The study clarified that the short-term risk of failure of drug-eluting stents was low and that some patients were not taking clopidogrel long enough. Go says the research informed the US Food and Drug Administration's decision to recommend keeping patients who receive drug-eluting stents on clopidogrel for at least a year after their stent is implanted.
Go currently leads a five-health plan CVRN study looking at the use of the blood thinner warfarin in patients with atrial fibrillation or venous thromboembolic disease. The study seeks to determine the risks of bleeding and blood clot formation associated with taking the drug.
Clinical and Translational Science Awards
Another type of collaboration is demonstrated by the partnership of KPNC and the DOR with the University of California, San Francisco (UCSF) through its Clinical and Translational Science Institute (CTSI). The CTSI is an award from the NIH that aims to strengthen inter-disciplinary research and speed translation across academic research campuses and between academic institutions and their community partners.
As part of the ambitious new effort, the DOR has established the KP CTSI Clinical Research Center.
The DOR's outpatient clinical research unit has joined with UCSF and other community-based clinical research centers in a network that supports inter-institutional clinical research as well as the training of students, residents, fellows, and faculty in clinical and translational research.
The KP CTSI Clinical Research Center hosts a wide range of collaborative studies on everything from kidney and pulmonary disease to women's health, osteoporosis, and diabetes. Current studies include research pertaining to chronic obstructive pulmonary disease outcomes, type 2 diabetes risk among women with gestational diabetes, and the epidemiology of chronic kidney disease.
Community Engagement
KPNC is also a partner with UCSF in the CTSA Community Engagement Program. Together, the two institutions develop ways to ensure full, two-way exchanges between researchers at the DOR and at UCSF, while also exploring ways to strengthen research partnerships with Bay Area patient groups, schools, community-based organizations, safety net clinics, and other affected community members.
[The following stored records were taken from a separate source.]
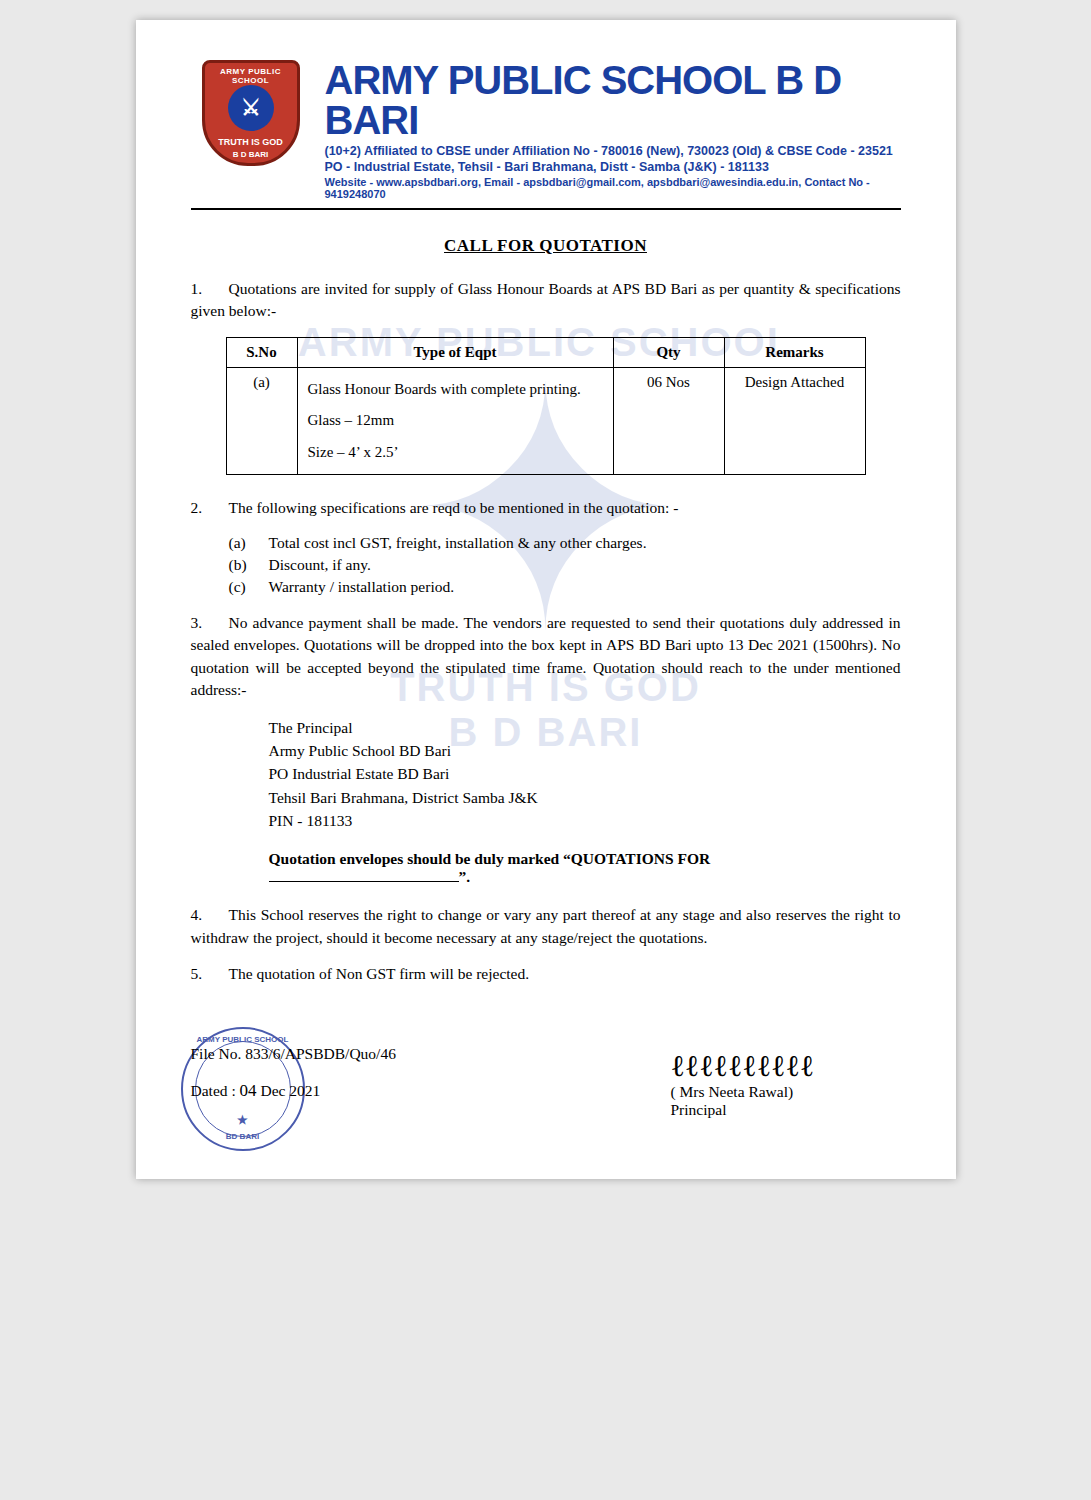ARMY PUBLIC SCHOOL
✦
TRUTH IS GOD
B D BARI
ARMY PUBLIC SCHOOL
⚔
TRUTH IS GOD
B D BARI
ARMY PUBLIC SCHOOL B D BARI
(10+2) Affiliated to CBSE under Affiliation No - 780016 (New), 730023 (Old) & CBSE Code - 23521
PO - Industrial Estate, Tehsil - Bari Brahmana, Distt - Samba (J&K) - 181133
Website - www.apsbdbari.org, Email - apsbdbari@gmail.com, apsbdbari@awesindia.edu.in, Contact No - 9419248070
CALL FOR QUOTATION
1. Quotations are invited for supply of Glass Honour Boards at APS BD Bari as per quantity & specifications given below:-
| S.No | Type of Eqpt | Qty | Remarks |
| --- | --- | --- | --- |
| (a) | Glass Honour Boards with complete printing. Glass – 12mm Size – 4’ x 2.5’ | 06 Nos | Design Attached |
2. The following specifications are reqd to be mentioned in the quotation: -
(a) Total cost incl GST, freight, installation & any other charges.
(b) Discount, if any.
(c) Warranty / installation period.
3. No advance payment shall be made. The vendors are requested to send their quotations duly addressed in sealed envelopes. Quotations will be dropped into the box kept in APS BD Bari upto 13 Dec 2021 (1500hrs). No quotation will be accepted beyond the stipulated time frame. Quotation should reach to the under mentioned address:-
The Principal
Army Public School BD Bari
PO Industrial Estate BD Bari
Tehsil Bari Brahmana, District Samba J&K
PIN - 181133
Quotation envelopes should be duly marked “QUOTATIONS FOR ”.
4. This School reserves the right to change or vary any part thereof at any stage and also reserves the right to withdraw the project, should it become necessary at any stage/reject the quotations.
5. The quotation of Non GST firm will be rejected.
ARMY PUBLIC SCHOOL
★
BD BARI
File No. 833/6/APSBDB/Quo/46
Dated : 04 Dec 2021
ℓℓℓℓℓℓℓℓℓℓ
( Mrs Neeta Rawal)
Principal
"Multidisciplinary collaboration is the future of medical research."
In one project, a KPNC medical team is working with UCSF scientists to find new ways to increase colorectal screening. In another study, scientists are recruiting families in which two or more siblings have epilepsy for research to identify possible genetic markers for the disease.
"Research benefits if the community is engaged," says Selby. "This means that community members understand and agree with the ethics and logistics of the research, they participate in designing some of the research, and, ideally, they help to determine what research gets done. I think the NIH deserves credit for recognizing the importance of community involvement, and we are proud to be a partner with UCSF in the Community Engagement Program."
Selby concludes, "Multidisciplinary collaboration is the future of medical research. It makes sense and, frankly, it is more exciting, too."